What follows are excerpts from Paul Pillar's essay, "Intelligence, Policy,and the War in Iraq", which appears in the March/April 2006 issue of Foreign Affairs. I originally posted about this article on Friday.
What is most remarkable about prewar U.S. intelligence on Iraq is not that it got things wrong and thereby misled policymakers; it is that it played so small a role in one of the most important U.S. policy decisions in recent decades.
Congress, not the administration, asked for the now-infamous October 2002 National Intelligence Estimate (NIE) on Iraq's unconventional weapons programs, although few members of Congress actually read it. (According to several congressional aides responsible for safeguarding the classified material, no more than six senators and only a handful of House members got beyond the five-page executive summary.)
In the shadowy world of international terrorism, almost anyone can be "linked" to almost anyone else if enough effort is made to find evidence of casual contacts, the mentioning of names in the same breath, or indications of common travels or experiences.
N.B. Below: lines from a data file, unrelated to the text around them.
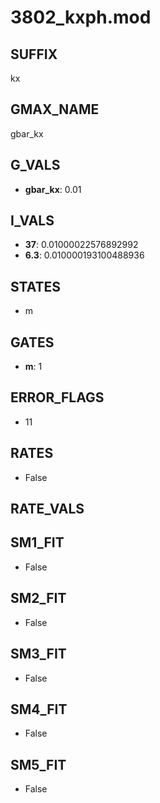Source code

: # 3802_kxph.mod

## SUFFIX

kx

## GMAX_NAME

gbar_kx

## G_VALS

- **gbar_kx**: 0.01

## I_VALS

- **37**: 0.01000022576892992
- **6.3**: 0.010000193100488936

## STATES

- m

## GATES

- **m**: 1

## ERROR_FLAGS

- 11

## RATES

- False

## RATE_VALS


## SM1_FIT

- False

## SM2_FIT

- False

## SM3_FIT

- False

## SM4_FIT

- False

## SM5_FIT

- False

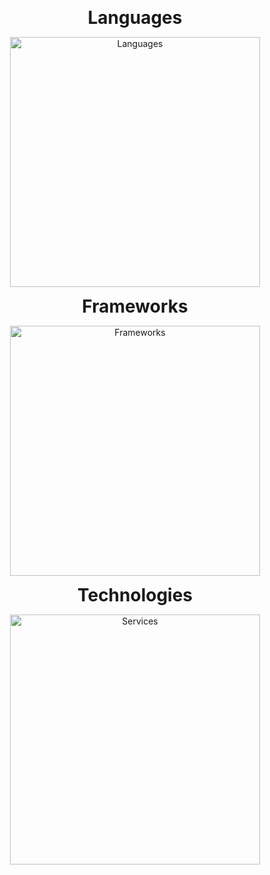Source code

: <!-- Tech stack -->

<p align="center"><strong><span style="font-size: 2em;">Languages</span></strong></p>
<p align="center">
  <img src="https://skillicons.dev/icons?i=js,ts,py,bash,,cs,cpp,&theme=dark&perline=4" width="400" alt="Languages" />
</p>
<p align="center"><strong><span style="font-size: 2em;">Frameworks</span></strong></p>
<p align="center">
  <img src="https://skillicons.dev/icons?i=express,nodejs,,&theme=dark&perline=4" width="400" alt="Frameworks" />
</p>
<p align="center"><strong><span style="font-size: 2em;">Technologies</span></strong></p>
<p align="center">
  <img src="https://skillicons.dev/icons?i=mongodb,mysql,postgresql,linux,postman,docker,git&theme=dark&perline=4" width="400" alt="Services" />
</p>
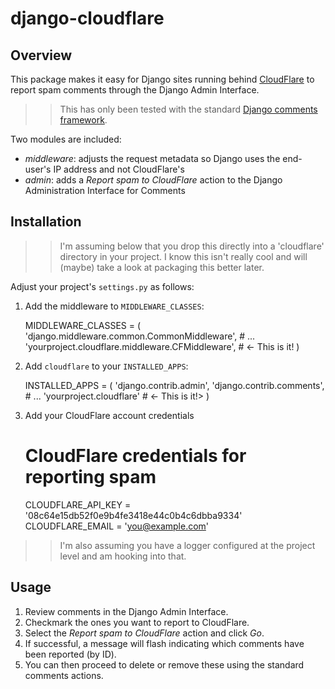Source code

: # django-cloudflare

## Overview

This package makes it easy for Django sites running behind [CloudFlare](https://www.cloudflare.com/) to report spam comments through the Django Admin Interface.

>> This has only been tested with the standard [Django comments framework](https://docs.djangoproject.com/en/dev/ref/contrib/comments/).

Two modules are included:

* *middleware*: adjusts the request metadata so Django uses the end-user's IP address and not CloudFlare's
* *admin*: adds a _Report spam to CloudFlare_ action to the Django Administration Interface for Comments

## Installation

>> I'm assuming below that you drop this directly into a 'cloudflare' directory in your project. I know this isn't really cool and will (maybe) take a look at packaging this better later.

Adjust your project's `settings.py` as follows:

1. Add the middleware to `MIDDLEWARE_CLASSES`:
    
    MIDDLEWARE_CLASSES = (
        'django.middleware.common.CommonMiddleware',
        # ...
        'yourproject.cloudflare.middleware.CFMiddleware', # <- This is it!
    )

2. Add `cloudflare` to your `INSTALLED_APPS`:
    
    INSTALLED_APPS = (
        'django.contrib.admin',
        'django.contrib.comments',
        # ...
        'yourproject.cloudflare' # <- This is it!>
    )

3. Add your CloudFlare account credentials
    
    # CloudFlare credentials for reporting spam
    CLOUDFLARE_API_KEY = '08c64e15db52f0e9b4fe3418e44c0b4c6dbba9334'
    CLOUDFLARE_EMAIL = 'you@example.com'

>> I'm also assuming you have a logger configured at the project level and am hooking into that.

## Usage

1. Review comments in the Django Admin Interface.
2. Checkmark the ones you want to report to CloudFlare.
3. Select the *Report spam to CloudFlare* action and click *Go*.
4. If successful, a message will flash indicating which comments have been reported (by ID).
5. You can then proceed to delete or remove these using the standard comments actions.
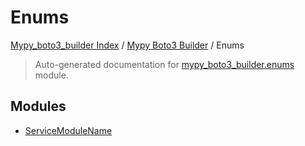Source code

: # Enums

[Mypy_boto3_builder Index](../../README.md#mypy_boto3_builder-index) /
[Mypy Boto3 Builder](../index.md#mypy-boto3-builder) /
Enums

> Auto-generated documentation for [mypy_boto3_builder.enums](https://github.com/youtype/mypy_boto3_builder/blob/main/mypy_boto3_builder/enums/__init__.py) module.

## Modules

- [ServiceModuleName](./service_module_name.md)
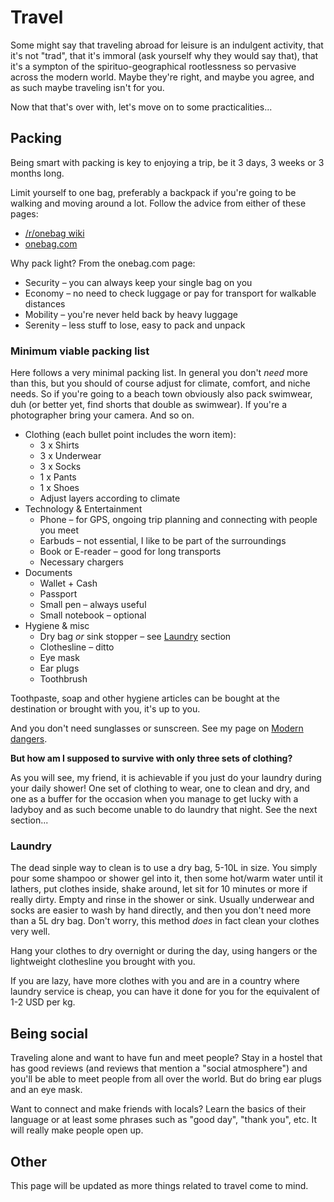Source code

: # Travel

Some might say that traveling abroad for leisure is an indulgent activity,
that it's not "trad", that it's immoral (ask yourself why they would say that),
that it's a sympton of the spirituo-geographical rootlessness so pervasive
across the modern world. Maybe they're right, and maybe you agree, and as
such maybe traveling isn't for you.

Now that that's over with, let's move on to some practicalities...

## Packing

Being smart with packing is key to enjoying a trip, be it 3 days, 3 weeks or
3 months long.

Limit yourself to one bag, preferably a backpack if you're going to be walking
and moving around a lot. Follow the advice from either of these pages:

- [/r/onebag wiki](https://www.reddit.com/r/onebag/wiki/index)
- [onebag.com](https://www.onebag.com/)

Why pack light? From the onebag.com page:

- Security – you can always keep your single bag on you
- Economy – no need to check luggage or pay for transport for walkable distances
- Mobility – you're never held back by heavy luggage
- Serenity – less stuff to lose, easy to pack and unpack

### Minimum viable packing list

Here follows a very minimal packing list. In general you don't _need_ more than
this, but you should of course adjust for climate, comfort, and niche needs.
So if you're going to a beach town obviously also pack swimwear, duh (or better
yet, find shorts that double as swimwear). If you're a photographer bring your
camera. And so on.

- Clothing (each bullet point includes the worn item):
  - 3 x Shirts
  - 3 x Underwear
  - 3 x Socks
  - 1 x Pants
  - 1 x Shoes
  - Adjust layers according to climate
- Technology & Entertainment
  - Phone – for GPS, ongoing trip planning and connecting with people you meet
  - Earbuds – not essential, I like to be part of the surroundings
  - Book or E-reader – good for long transports
  - Necessary chargers
- Documents
  - Wallet + Cash
  - Passport
  - Small pen – always useful
  - Small notebook – optional
- Hygiene & misc
  - Dry bag _or_ sink stopper – see [Laundry](#laundry) section
  - Clothesline – ditto
  - Eye mask
  - Ear plugs
  - Toothbrush

Toothpaste, soap and other hygiene articles can be bought at the destination or
brought with you, it's up to you.

And you don't need sunglasses or sunscreen. See my page on
[Modern dangers](/health/modern-dangers.md).

**But how am I supposed to survive with only three sets of clothing?**

As you will see, my friend, it is achievable if you just do your laundry during
your daily shower! One set of clothing to wear, one to clean and dry, and one
as a buffer for the occasion when you manage to get lucky with a ladyboy and
as such become unable to do laundry that night. See the next section...

### Laundry

The dead sinple way to clean is to use a dry bag, 5-10L in size. You simply pour
some shampoo or shower gel into it, then some hot/warm water until it lathers,
put clothes inside, shake around, let sit for 10 minutes or more if really
dirty. Empty and rinse in the shower or sink. Usually underwear and socks are
easier to wash by hand directly, and then you don't need more than a 5L dry bag.
Don't worry, this method _does_ in fact clean your clothes very well.

Hang your clothes to dry overnight or during the day, using hangers or the
lightweight clothesline you brought with you.

If you are lazy, have more clothes with you and are in a country where laundry
service is cheap, you can have it done for you for the equivalent of 1-2 USD
per kg.

## Being social

Traveling alone and want to have fun and meet people? Stay in a hostel that has
good reviews (and reviews that mention a "social atmosphere") and you'll be able
to meet people from all over the world. But do bring ear plugs and an eye mask.

Want to connect and make friends with locals? Learn the basics of their language
or at least some phrases such as "good day", "thank you", etc. It will really
make people open up.

## Other

This page will be updated as more things related to travel come to mind.
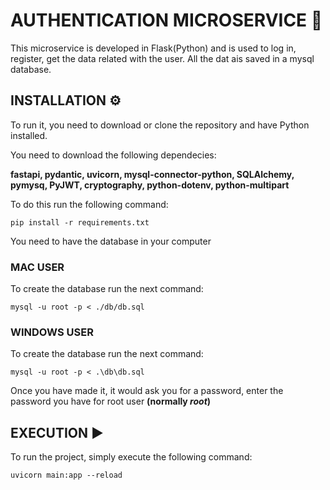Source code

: # AUTHENTICATION MICROSERVICE 🪪
This microservice is developed in Flask(Python) and is used to log in, register, get the data related with the user. All the dat ais saved in a mysql database.

## INSTALLATION ⚙️
To run it, you need to download or clone the repository and have Python installed.

You need to download the following dependecies:

**fastapi, pydantic, uvicorn, mysql-connector-python, SQLAlchemy, pymysq, PyJWT, cryptography, python-dotenv, python-multipart**

To do this run the following command:

    pip install -r requirements.txt

You need to have the database in your computer

### MAC USER
To create the database run the next command:

    mysql -u root -p < ./db/db.sql

### WINDOWS USER

To create the database run the next command:

    mysql -u root -p < .\db\db.sql

Once you have made it, it would ask you for a password, enter the password you have for root user **(normally *root*)**

## EXECUTION ▶️
To run the project, simply execute the following command:
    
    uvicorn main:app --reload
Even the most minimal and circumstantial data can be adduced as evidence of a "relationship," ignoring the important question of whether a given regime actually supports a given terrorist group and the fact that relationships can be competitive or distrustful rather than cooperative.
I made a similar comment in 2004.
Although distance from policymakers may be needed for objectivity, closeness is needed for influence.
The intelligence community should be repositioned to reflect the fact that influence and relevance flow not just from face time in the Oval Office, but also from credibility with Congress and, most of all, with the American public.